Passage:
-------------------------

Amazon agrees deal to buy MGM for $8.45bn

Amazon has agreed to buy MGM, the storied film studio behind James Bond and Rocky, for $8.45bn, propelling media dealmaking so far this year to its highest level since the turn of the century with more than $240bn worth of transactions announced.

The ecommerce giant’s deal, its biggest acquisition in the media sector, follows AT&T’s decision this month to combine WarnerMedia with Discovery to create a movies and TV company with an enterprise value of more than $130bn. The combined group hopes to compete with Disney, Netflix and Amazon in the streaming race.

The MGM deal is Amazon’s largest since the $13.7bn purchase of Whole Foods in 2017, and the latest signal that it is willing to spend heavily on content for its streaming services. Earlier this year the company signed an agreement worth around $1bn per year to stream the NFL, one of several recent sporting rights acquisitions.

“The real financial value behind this deal is the treasure trove of IP in the deep catalog that we plan to reimagine and develop together with MGM’s talented team,” Mike Hopkins, senior vice-president of Prime Video and Amazon Studios, said in a statement Wednesday. “It’s very exciting and provides so many opportunities for high-quality storytelling.”

Amazon spent $11bn on content in 2020, up from $7.8bn in the previous year, as it doubles down on its effort to attract and retain new members to its $119-a-year Prime membership scheme. 

In a recent shareholder letter, chief executive Jeff Bezos said there were now more than 200m Prime members. In a separate filing, the company said 175m of them had watched its streaming content in the past year.

The value of deals announced in the media sector so far this year is the highest since 2000 and up 640 per cent compared with the same period of 2020, according to data from Refinitiv.

The M&A spree has been driven by broadcasters, entertainment companies and tech groups that want to bulk up on content to attract subscribers to their streaming services.

Disney, Apple, WarnerMedia, Comcast and Discovery are among the companies that have launched streaming platforms in the past 18 months. 

Apple and Comcast had also been competing to buy MGM, which is controlled by US hedge fund Anchorage Capital and a consortium of financial investors, according to people briefed on the talks. Amazon prevailed because it was prepared to pay roughly $3bn more than its closest competitor, the people added. 

“Streaming competitors are using M&A to increase scale and be better positioned to create and acquire exclusive content, which is critical to driving subscribers,” said Marco Caggiano, co-head of North America M&A at JPMorgan.

Dealmaking in the sector has been fuelled in part by the failures of telecom groups such as AT&T and Verizon, which unsuccessfully attempted to build integrated content and distribution powerhouses. 

AT&T last week announced it would spin off WarnerMedia — the owner of CNN, HBO and Warner Bros — which it agreed to acquire for $85.4bn five years ago. In February, the telecoms company also sold a 30 per cent stake in DirecTV to US private equity group TPG, valuing the ailing television business at $16.25bn — roughly a third of what AT&T paid for it six years ago.

Verizon announced this month that it was selling Yahoo and other media assets to US private equity group Apollo Global Management for $5bn, just five years after the telecoms group spent $9bn bulking up on content assets, including the Huffington Post.

-------------------------

Data extracts:
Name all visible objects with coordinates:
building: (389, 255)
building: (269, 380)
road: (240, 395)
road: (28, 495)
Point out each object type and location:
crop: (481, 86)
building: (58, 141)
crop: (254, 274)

-------------------------

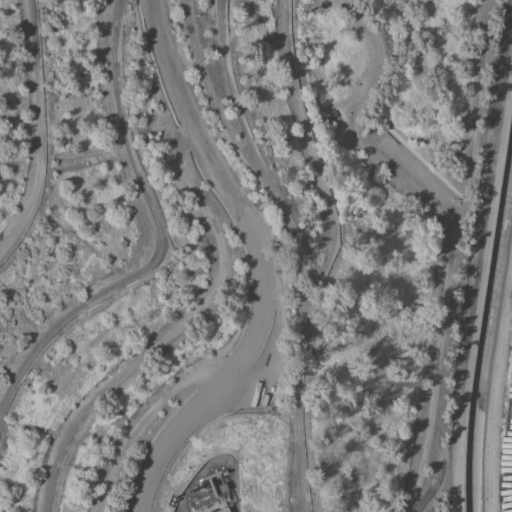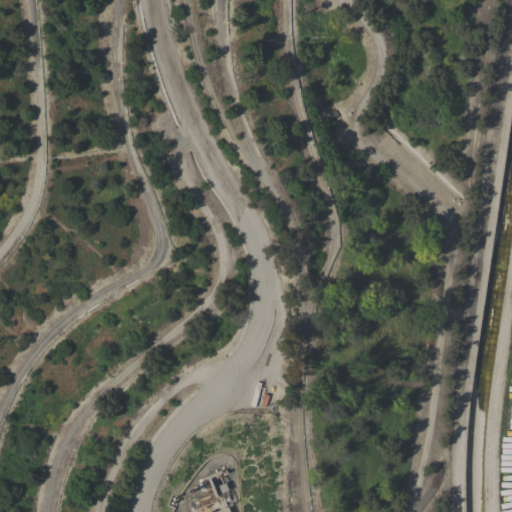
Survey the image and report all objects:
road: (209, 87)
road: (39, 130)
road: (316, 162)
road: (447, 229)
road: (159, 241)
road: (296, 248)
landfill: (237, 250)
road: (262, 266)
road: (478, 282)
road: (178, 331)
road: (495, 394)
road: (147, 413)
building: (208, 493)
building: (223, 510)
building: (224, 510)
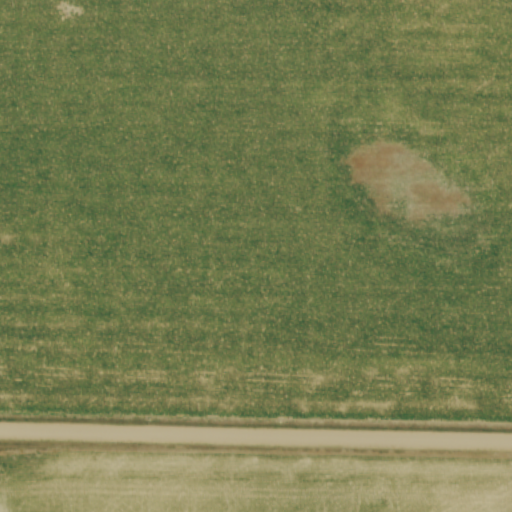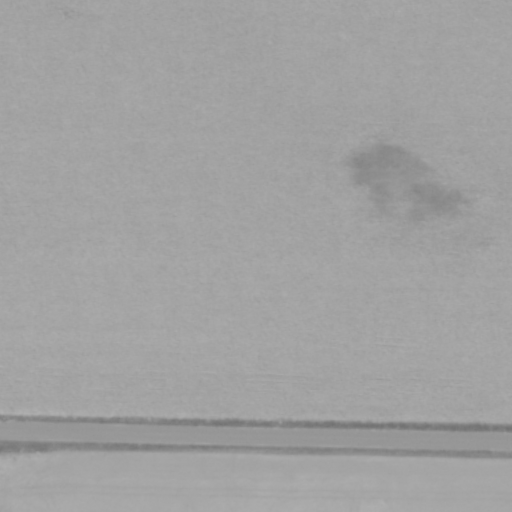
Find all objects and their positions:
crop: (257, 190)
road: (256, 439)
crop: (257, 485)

-------------------------

For each statement, decide whether it agrees with the article on Amazon's purchase of MGM. Answer yes or no, and quote the words of the article that settle it.
1. Amazon's purchase of MGM is its largest since it bought Whole Foods.
2. Amazon spent less on content in 2020 than in the year before.
3. Verizon sold Yahoo to the private equity group TPG.

Answer to this exercise:
1. Yes: "The MGM deal is Amazon’s largest since the $13.7bn purchase of Whole Foods in 2017"
2. No: "Amazon spent $11bn on content in 2020, up from $7.8bn in the previous year"
3. No: "Verizon announced this month that it was selling Yahoo and other media assets to US private equity group Apollo Global Management for $5bn"